Artifact dealers, collectors reflect on artifact raids last year

By Susan Montoya Bryan
Santa Fe, New Mexico (AP) August 2010

The nation’s largest and longest-running Indian artifact show opened last year under a cloud of fear and uncertainty as a federal investigation into the sale of Native American artifacts intensified throughout the Four Corners region.

Since then, suicide has claimed the government’s informant and two defendants, the prehistoric Indian art market has bottomed out, some collectors’ lives have been turned upside down and several federal indictments have resulted only in probation for some of those accused of plundering artifacts from federal lands.

Now, artifact dealers and collectors who attended the 32nd annual Whitehawk Antique Show in Santa Fe are sharing their concerns over how the government handled the case and the way authorities are interpreting federal laws designed to protect the nation’s archaeological sites and cultural heritage.

“We have suffered a stigma for so many years. I think it’s time for people to stand up for their rights to collect and enjoy things that are old,” Dace Hyatt, a restoration expert from Show Low, Ariz., told The Associated Press.

Hyatt and other members of the Antique Tribal Art Dealers Association organized a special panel discussion before the start of the show to talk about the federal raids, informant Ted Gardiner and the laws that govern everything from arrowheads to centuries-old pots.

Once a mentor and friend to Gardiner, Hyatt said federal authorities should not have relied on him to make their case. He explained that Gardiner had financial problems and had reached a low point in his life before agreeing to work as an informant.

“In my opinion, he stooped to levels of misrepresenting the truth, embellishing and lying and that’s unfortunate because you would think there would be more checks and balances within the departments to credit or discredit his statements before they orchestrated an entire two-and-a-half-year sting operation that cost the taxpayers – I would be willing to speculate millions of dollars – to only come up with 26 indictments. That’s the travesty,” Hyatt said.

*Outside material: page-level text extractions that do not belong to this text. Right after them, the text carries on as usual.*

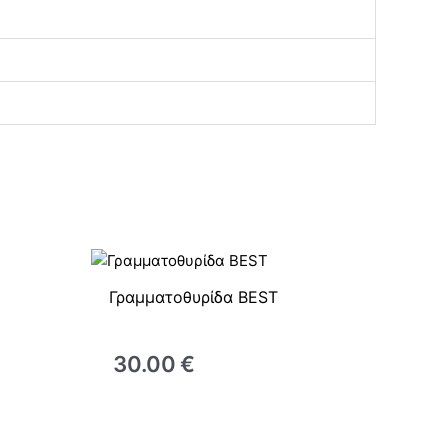
Γραμματοθυρίδα BEST
30.00
€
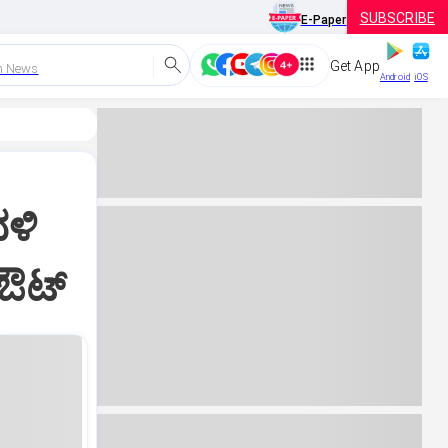
SUBSCRIBE
E-Paper
Get App
h News
Android
iOS
ವಳಿ
 ಔಟ್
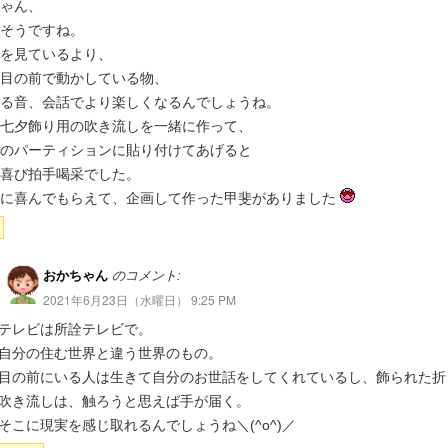
ゃん、
そうですね。
を見ているより、
目の前で動かしている物、
る音、会話でより楽しくなるんでしょうね。
七夕飾り用の吹き流しを一緒に作って、
のパーティションに貼り付けてあげると
喜び拍手喝采でした。
なに喜んでもらえて、企画して作った甲斐がありました
おかちゃん
のコメント:
2021年6月23日（水曜日） 9:25 PM
テレビは所詮テレビで。
自分の住む世界と違う世界のもの。
目の前にいる人は生きて自分のお世話をしてくれているし、飾られた折
吹き流しは、触ろうと思えば手が届く。
そこに現実を感じ取れるんでしょうね＼(^o^)／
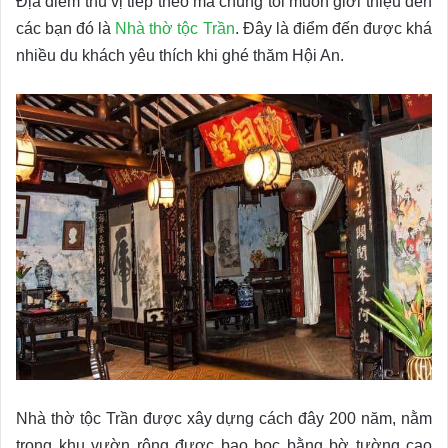
Địa điểm thú vị tiếp theo mà chúng tôi muốn giới thiệu đến
các bạn đó là
Nhà thờ tộc Trần
. Đây là điểm đến được khá
nhiều du khách yêu thích khi ghé thăm Hội An.
Nhà thờ tộc Trần được xây dựng cách đây 200 năm, nằm
trong khu vườn rộng được bao bọc bằng bờ tường cao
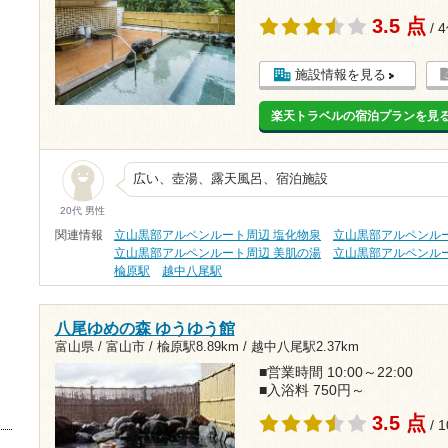
3.5 点
/ 
施設情報を見る
楽天トラベルの宿泊プランを見
広い、壺湯、露天風呂、宿泊施設
20代 男性
関連情報
立山黒部アルペンルート周辺 塩化物泉
立山黒部アルペンルー
立山黒部アルペンルート周辺 美肌の湯
立山黒部アルペンルー
楡原駅
越中八尾駅
八尾ゆめの森 ゆうゆう館
富山県 / 富山市 /
楡原駅8.89km
/
越中八尾駅2.37km
■営業時間 10:00～22:00
■入浴料 750円～
3.5 点
/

Gardiner was credited with making the case for federal authorities by secretly recording more than $335,000 in purchases over two years from people later accused of digging, collecting, selling or trafficking in artifacts taken from federal and tribal lands.

However, Hyatt alleged Gardiner also tried to bait honest collectors, including himself, by not being forthcoming with information about the items he was offering to sell.

In his case, Hyatt said Gardiner offered to sell him artifacts that came from an area known as the Arizona Strip. Hyatt declined the offer because he knew the area included parcels of federal land.

Retired attorney and avid collector Jim Owens cited another case in which Gardiner was accused of signing a disclosure statement that some items he was trying to sell to one collector were legal. Later, Owens said, Gardiner showed the collector on a map where the items had come from. The collector recognized it as federal land and turned down the deal.

Owens, Hyatt and others with the art dealers association said the forum was an effort to start a conversation about how to better police the market for real criminals and avoid entrapping innocent collectors who simply have a passion for artifacts.

Last summer, federal authorities rounded up more than two dozen defendants in Utah, New Mexico and Colorado following a sting operation that was fueled by Gardiner’s undercover work. So far, eight defendants have reached plea agreements that resulted in leniency and no prison time.

In the latest case, a Utah man who once bragged about taking Indian artifacts from federal lands received three years of probation. Charges are pending against 16 more defendants and an investigation remains open in Arizona and New Mexico.

Dealers and collectors acknowledge that the operation helped eliminate what they called a “fringe criminal element” in the artifact market, but they vehemently denied claims by authorities that an underground black market exists.

“That is a total myth and it needs to be debunked right now,” Owens said.

Owens and others also said that some of the raids went too far and the rights of honest collectors were trampled.

Melodie Rydalch, a spokeswoman for the U.S. attorney’s office in Utah, said that prosecutors are confident in the way the cases have been charged and noted that a federal judge found sufficient reason to sign off on the plea agreements that have been reached so far.

Across the hall from the forum, about 100 dealers had set up booths for the annual show. Colorful Navajo rugs hung from the walls, painted pottery lined shelves and case after case had on display everything from rare figurines to delicate bead work, woven baskets and turquoise jewelry. The aisles were tight with prospective buyers and those who were there just to soak in the art.

Hyatt, who has been interested in artifacts since he was a boy, said the mood has improved this year.

Bob Gallegos, a past president of the dealers association, said some dealers and collectors don’t know the law as well as they should and could easily fall into a trap like those described by Hyatt and Owens.

Part of the problem, Gallegos said, is that federal law allows for the collection of artifacts on private land and that has created a loophole for criminals to claim their items are legitimate. Proving otherwise and enforcing the law has become very difficult for authorities, he said.

The government, Gallegos said, has to resort to tactics that have created fear and paranoia.

“We have to become partners with the government in helping them impart these laws,” he said. “We all have the same goals, we all want to preserve our cultural sites, our cultural resources, but we can no longer have these win-lose situations.”